Crise na Cultura escancara apocalipse das livrarias no Brasil
Com pagamentos atrasados e forte concorrência da Amazon, a Livraria Cultura vai ter dificuldades em se reerguer.
Mariana Desidério
Publicado em 25 de outubro de 2018 às 12h13.
Última atualização em 25 de outubro de 2018 às 12h49.
São Paulo - A Livraria Cultura entrou ontem com pedido de recuperação judicial , escancarando o momento de penúria do mercado de livrarias no Brasil.
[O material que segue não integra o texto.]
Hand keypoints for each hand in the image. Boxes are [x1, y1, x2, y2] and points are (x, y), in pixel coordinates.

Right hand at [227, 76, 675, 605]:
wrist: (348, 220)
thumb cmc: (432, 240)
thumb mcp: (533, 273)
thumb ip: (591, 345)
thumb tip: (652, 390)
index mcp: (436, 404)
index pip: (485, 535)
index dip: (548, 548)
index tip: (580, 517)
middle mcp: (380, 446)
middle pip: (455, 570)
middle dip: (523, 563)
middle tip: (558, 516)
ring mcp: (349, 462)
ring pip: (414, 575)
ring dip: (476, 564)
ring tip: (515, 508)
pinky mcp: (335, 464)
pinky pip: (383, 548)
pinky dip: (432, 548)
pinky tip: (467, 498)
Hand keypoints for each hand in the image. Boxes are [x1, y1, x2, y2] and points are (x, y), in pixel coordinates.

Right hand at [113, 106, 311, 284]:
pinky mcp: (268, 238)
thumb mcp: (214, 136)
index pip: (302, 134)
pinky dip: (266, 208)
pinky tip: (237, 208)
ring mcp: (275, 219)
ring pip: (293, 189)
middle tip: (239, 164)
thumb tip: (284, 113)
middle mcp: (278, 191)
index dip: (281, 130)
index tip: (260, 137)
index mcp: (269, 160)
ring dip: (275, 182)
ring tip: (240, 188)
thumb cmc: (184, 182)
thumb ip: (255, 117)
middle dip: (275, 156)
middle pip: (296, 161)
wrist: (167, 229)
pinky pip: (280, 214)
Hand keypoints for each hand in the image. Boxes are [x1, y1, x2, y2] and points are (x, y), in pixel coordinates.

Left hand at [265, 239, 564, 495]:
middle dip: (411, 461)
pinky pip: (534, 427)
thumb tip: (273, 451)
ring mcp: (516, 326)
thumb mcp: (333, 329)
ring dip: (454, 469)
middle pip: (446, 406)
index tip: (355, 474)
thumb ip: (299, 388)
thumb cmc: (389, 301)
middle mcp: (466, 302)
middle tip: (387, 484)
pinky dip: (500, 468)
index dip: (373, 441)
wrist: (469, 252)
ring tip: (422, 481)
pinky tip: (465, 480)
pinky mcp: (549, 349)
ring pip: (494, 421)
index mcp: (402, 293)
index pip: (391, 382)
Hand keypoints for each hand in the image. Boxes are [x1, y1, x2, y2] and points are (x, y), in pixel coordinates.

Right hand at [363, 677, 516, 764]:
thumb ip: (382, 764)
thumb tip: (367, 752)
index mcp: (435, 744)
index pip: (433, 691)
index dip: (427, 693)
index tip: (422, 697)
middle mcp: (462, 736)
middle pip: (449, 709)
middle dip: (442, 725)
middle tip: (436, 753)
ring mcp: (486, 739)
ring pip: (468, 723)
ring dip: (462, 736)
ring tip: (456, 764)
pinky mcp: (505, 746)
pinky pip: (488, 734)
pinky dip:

Em entrevista a EXAME publicada no início da semana, o presidente da companhia, Sérgio Herz, afirmou que o setor encolheu 40% na crise econômica, o que levou ao fechamento de lojas e a atrasos nos pagamentos.
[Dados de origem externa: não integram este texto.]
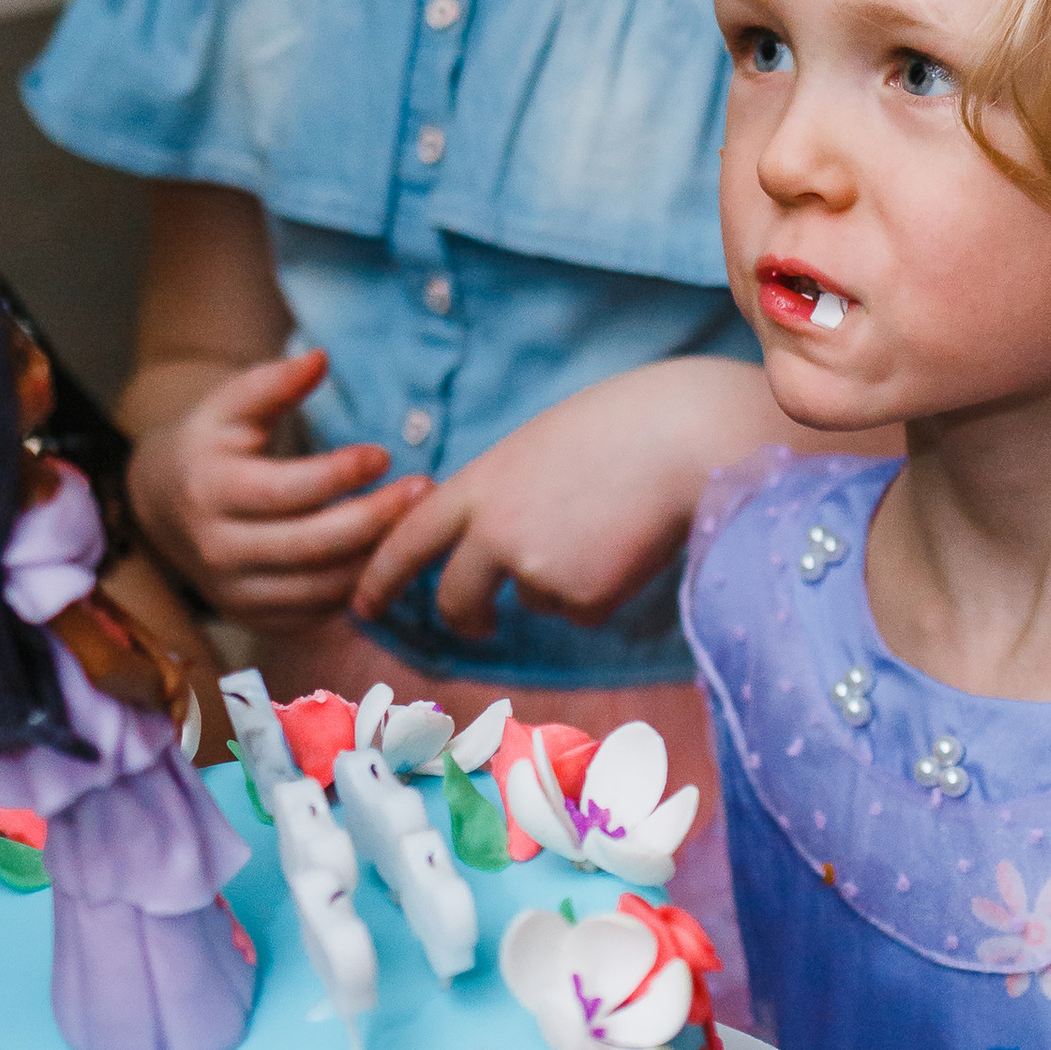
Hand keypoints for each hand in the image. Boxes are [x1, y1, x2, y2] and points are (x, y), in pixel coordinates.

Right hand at [130, 347, 429, 620]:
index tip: (385, 453)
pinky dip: (358, 585)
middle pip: (312, 545)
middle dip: (376, 519)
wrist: (164, 506)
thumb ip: (273, 382)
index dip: (339, 474)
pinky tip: (387, 551)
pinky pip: (319, 611)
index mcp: (211, 490)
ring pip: (322, 586)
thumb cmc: (211, 444)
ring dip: (376, 556)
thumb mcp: (229, 406)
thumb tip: (320, 358)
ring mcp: (235, 592)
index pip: (286, 490)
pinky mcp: (254, 618)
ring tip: (416, 520)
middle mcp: (218, 549)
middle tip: (423, 489)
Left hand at [351, 358, 748, 641]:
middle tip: (478, 623)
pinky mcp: (582, 599)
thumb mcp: (540, 447)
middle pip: (456, 599)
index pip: (410, 538)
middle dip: (465, 618)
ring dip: (567, 579)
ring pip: (536, 602)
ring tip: (610, 524)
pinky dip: (606, 587)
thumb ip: (507, 495)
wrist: (688, 438)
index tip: (362, 604)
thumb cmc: (625, 427)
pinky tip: (632, 544)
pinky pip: (584, 610)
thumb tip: (503, 554)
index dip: (381, 575)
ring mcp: (536, 571)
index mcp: (480, 484)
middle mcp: (495, 533)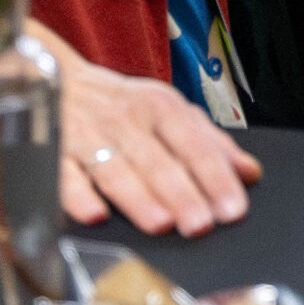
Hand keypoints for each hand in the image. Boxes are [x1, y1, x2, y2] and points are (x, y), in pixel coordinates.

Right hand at [40, 21, 262, 235]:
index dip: (215, 177)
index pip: (195, 145)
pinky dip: (78, 196)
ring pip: (116, 170)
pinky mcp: (54, 153)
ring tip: (161, 224)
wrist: (57, 80)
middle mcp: (126, 121)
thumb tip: (250, 173)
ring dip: (139, 197)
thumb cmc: (122, 105)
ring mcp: (88, 137)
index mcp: (160, 108)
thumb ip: (210, 143)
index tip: (233, 208)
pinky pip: (65, 175)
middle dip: (181, 193)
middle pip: (158, 161)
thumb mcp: (169, 111)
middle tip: (201, 224)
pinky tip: (95, 215)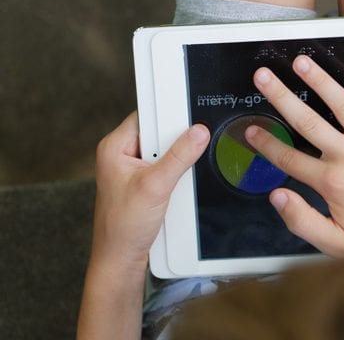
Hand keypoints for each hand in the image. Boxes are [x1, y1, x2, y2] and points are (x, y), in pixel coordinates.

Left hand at [92, 112, 209, 269]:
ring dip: (175, 161)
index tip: (189, 121)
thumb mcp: (156, 186)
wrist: (122, 258)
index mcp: (114, 147)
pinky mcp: (142, 182)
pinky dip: (175, 173)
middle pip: (158, 133)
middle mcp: (121, 154)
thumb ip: (179, 157)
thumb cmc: (124, 226)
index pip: (146, 115)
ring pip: (164, 151)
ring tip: (173, 178)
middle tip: (181, 157)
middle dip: (174, 143)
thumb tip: (198, 133)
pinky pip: (164, 166)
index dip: (168, 117)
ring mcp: (131, 168)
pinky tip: (175, 186)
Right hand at [245, 56, 343, 267]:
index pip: (289, 159)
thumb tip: (276, 196)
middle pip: (308, 121)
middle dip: (281, 96)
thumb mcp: (336, 244)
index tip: (251, 131)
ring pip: (343, 105)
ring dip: (321, 81)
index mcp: (333, 183)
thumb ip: (301, 220)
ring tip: (302, 62)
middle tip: (263, 76)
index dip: (266, 144)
Editoras e funcionários demitidos estão sem receber. Se a recuperação judicial se concretizar, terão de esperar ainda mais. No ano passado, a Cultura recebeu 130 milhões de reais para assumir a operação brasileira da rede de livrarias francesa Fnac. Chegaram a ser divulgados planos para o fortalecimento da marca sob o guarda-chuva da Cultura, mas a decisão final foi encerrar todas as lojas da francesa no país - a última, em Goiânia, foi fechada este mês. Funcionários da Fnac demitidos fizeram um protesto pois não receberam verba rescisória após o encerramento das lojas.
Outra grande rede de livrarias, a Saraiva passa por problemas semelhantes. Editoras reclamam de atrasos nos pagamentos enquanto a companhia acumula perdas. No segundo trimestre, a Saraiva reportou prejuízo de 37,6 milhões de reais, com um saldo devedor de 296 milhões de reais, valor que a Saraiva levaria 12 anos para pagar se mantivesse um fluxo de caixa constante sem novos empréstimos. A Livraria Cultura tem capital fechado e há algum tempo não abre seus dados de balanço.
Efeito Amazon
Além do momento delicado para a economia do país, a situação das livrarias se agrava com as transformações do mercado em escala global. E essas transformações podem ser resumidas em um nome: Amazon. A gigante norte-americana do varejo é conhecida por abalar os setores em que atua. Nos Estados Unidos, a força da Amazon e das compras pela internet já iniciou um processo batizado de apocalipse do varejo.
Por lá, enquanto os consumidores optam por comprar no conforto de casa, shopping centers e redes antes consolidadas fecham as portas. Alguns exemplos são a rede de brinquedos Toys R Us que decidiu encerrar as atividades no país, e a rede de lojas de departamentos Sears, que chegou a ser a maior do mundo nos anos 1960 e recentemente recorreu à lei de falências dos Estados Unidos para tentar um suspiro final (a rede tem uma dívida de 5,6 bilhões de dólares).
A Amazon chegou ao Brasil há seis anos, vendendo apenas livros. Na época, livrarias se mobilizaram e procuraram ajuda do governo para limitar a atuação da varejista, alegando risco para o mercado. Levantou-se a possibilidade de criação de um preço único do livro, para impedir que a multinacional vendesse mais barato que suas concorrentes. Uma regra semelhante existe em países como França, Alemanha, Espanha e Argentina. Um projeto que tramita no Congresso (PL 49/2015) define que qualquer livraria, física ou virtual, só pode dar descontos de até 10% para publicações no primeiro ano após seu lançamento. Limitar descontos em livros num país com pouco hábito de leitura é um tanto contraditório e o tema divide o setor. Enquanto isso, as promoções e facilidades oferecidas pela Amazon atraem os consumidores brasileiros.
Mas é simplista achar que a derrocada da Livraria Cultura é culpa da Amazon. O fato é que a companhia demorou para investir em tecnologia, e há algum tempo vinha tomando decisões controversas. Uma delas foi vender espaços de destaque em suas lojas para ações de marketing das editoras. A prática pode até ajudar a pagar as contas no curto prazo, mas é criticada por parte do mercado por reduzir a relevância da livraria para o seu maior ativo: o leitor disposto a comprar.
Na entrevista a EXAME publicada essa semana, Sérgio Herz afirmou que algumas das apostas da companhia para sair da crise são investir no online e transformar suas lojas em locais voltados a experiências, com teatros, restaurantes e eventos. A rede tem hoje 15 lojas no país. O pedido de recuperação judicial mostra que a estratégia ainda não deu os resultados necessários para levantar para a empresa. Se a recuperação for aprovada pela Justiça, a Livraria Cultura ganha uma sobrevida, mas dificilmente sairá do buraco se mantiver práticas ultrapassadas num mercado em rápida transformação.